Dettingen an der Erms
Die elegante Stiftskirche mit ihrem schlanken Turm, das heute als Rathaus genutzte »Schlössle«, die Alte Schule, das Bürgerhaus am Anger, einst ebenfalls ein stattlicher Schulhausbau – Dettingens Ortsmitte ist ein bisschen prächtiger, als es in einem bescheidenen schwäbischen Dorf zu vermuten wäre. Über ihre bäuerlichen Ursprünge ist die Gemeinde im Ermstal aber auch längst hinausgewachsen.
Obwohl Dettingen die längste Zeit seiner Geschichte kein Herrensitz war: Herrschaft ganz unterschiedlicher Prägung hat hier ihre Spuren hinterlassen. Zum Beispiel das Kloster Zwiefalten, das in diesem klimatisch begünstigten Dorf mit seinen Obstbaumwiesen und Weinbergen noch bis ins 18. Jahrhundert reichen Besitz hatte. Der Zwiefalter Hof, früherer Pfleghof des Klosters, hat sich als außergewöhnlich schöner Fachwerkbau aus dem späten 16. Jahrhundert bis heute erhalten. Aber auch die weltliche Herrschaft baute in Dettingen. Württembergs Graf Eberhard im Bart hatte die Ordensgemeinschaft der Brüder vom gemeinsamen Leben ins Land geholt. Für sie wurde von Baumeister Peter von Koblenz ein Stiftsgebäude errichtet, das spätere »Schlössle«, ein repräsentativer Bau, der später als württembergisches Lehen durch mehrere adelige Hände ging. In dieses herrschaftliche Zentrum fügt sich das 1864 im spätgotischen Stil erneuerte dreigliedrige Schiff der Dettinger Kirche harmonisch ein. Heute hat Dettingen ein ruhiges Zentrum: Seit 1990 führt die B 28 nicht mehr mitten durch den Ort.
Die Nähe zum württembergischen Urach hat Dettingen in der Vergangenheit nicht nur Vorteile gebracht. 1377 geriet der Ort in Brand, wurde zum Opfer, weil aufgebrachte Reutlinger Reichsstädter nach ihrem erfolglosen Sturm auf Urach hier vorbeizogen. Während des Dreißigjährigen Kriegs wurde um das Dorf gekämpft. 88 namentlich bekannte Tote einer Schlacht am 12. November 1634 notierte der damalige Pfarrer in den Dettinger Kirchenbüchern, die zu den ältesten gehören, die in Württemberg erhalten geblieben sind. Die wohl mehr als tausend Seuchentoten des Folgejahres wurden nicht mehr alle verzeichnet.
Die Erms wurde im 19. Jahrhundert zum entscheidendem Standortfaktor.
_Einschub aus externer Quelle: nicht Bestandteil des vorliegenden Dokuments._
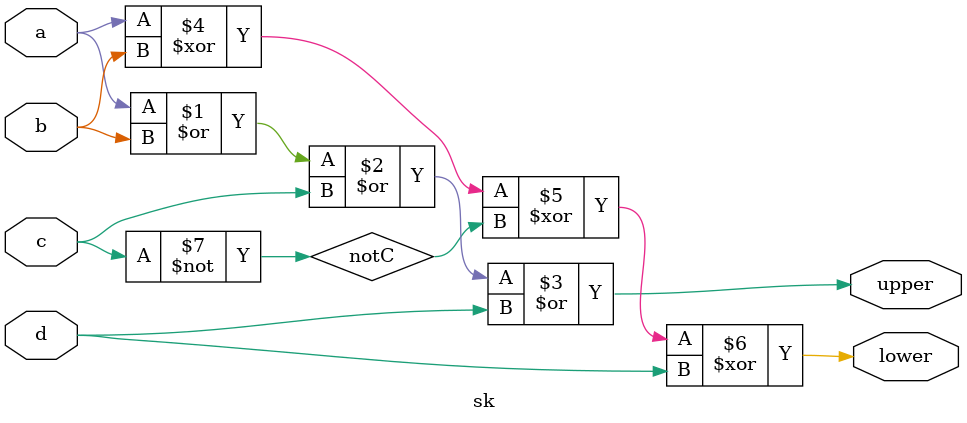
<source format=v>
module sk(upper, lower, a, b, c, d);
output upper, lower;
input a,b,c,d;

or (upper, a, b, c, d);
not (notC, c);
xor (lower, a, b, notC, d);

endmodule


</source>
Die Wagenfabrik Adam Daumüller, die 1860 ermsaufwärts gebaute Papierfabrik zum Bruderhaus des Reutlinger Sozialreformers Gustav Werner, die wenige Jahre später errichtete Spinnerei und Weberei G. M. Eisenlohr: Mit diesen Fabriken begann in Dettingen die Industrialisierung.
Die Papierfabrik ist inzwischen Teil eines skandinavischen Weltkonzerns, und aus dem denkmalgeschützten Gebäude der Eisenlohr’schen Weberei, in dem im späten 19. Jahrhundert Hunderte von Webstühlen standen, ist ein ambitioniertes Wohnungs- und Städtebauprojekt geworden. Die Industrie hat sich heute im Ermstal weit ausgedehnt. Seit 1964 ist Dettingen Unternehmenssitz der ElringKlinger AG. Der Automobilzulieferer beschäftigt 10000 Mitarbeiter weltweit, fast ein Viertel davon in Dettingen. Beim Zweigwerk des Weltkonzerns Voestalpine, der seinen Sitz in Linz hat, arbeiten rund 900 Arbeiter und Angestellte. Seit 1950 hat sich die Einwohnerzahl verdoppelt.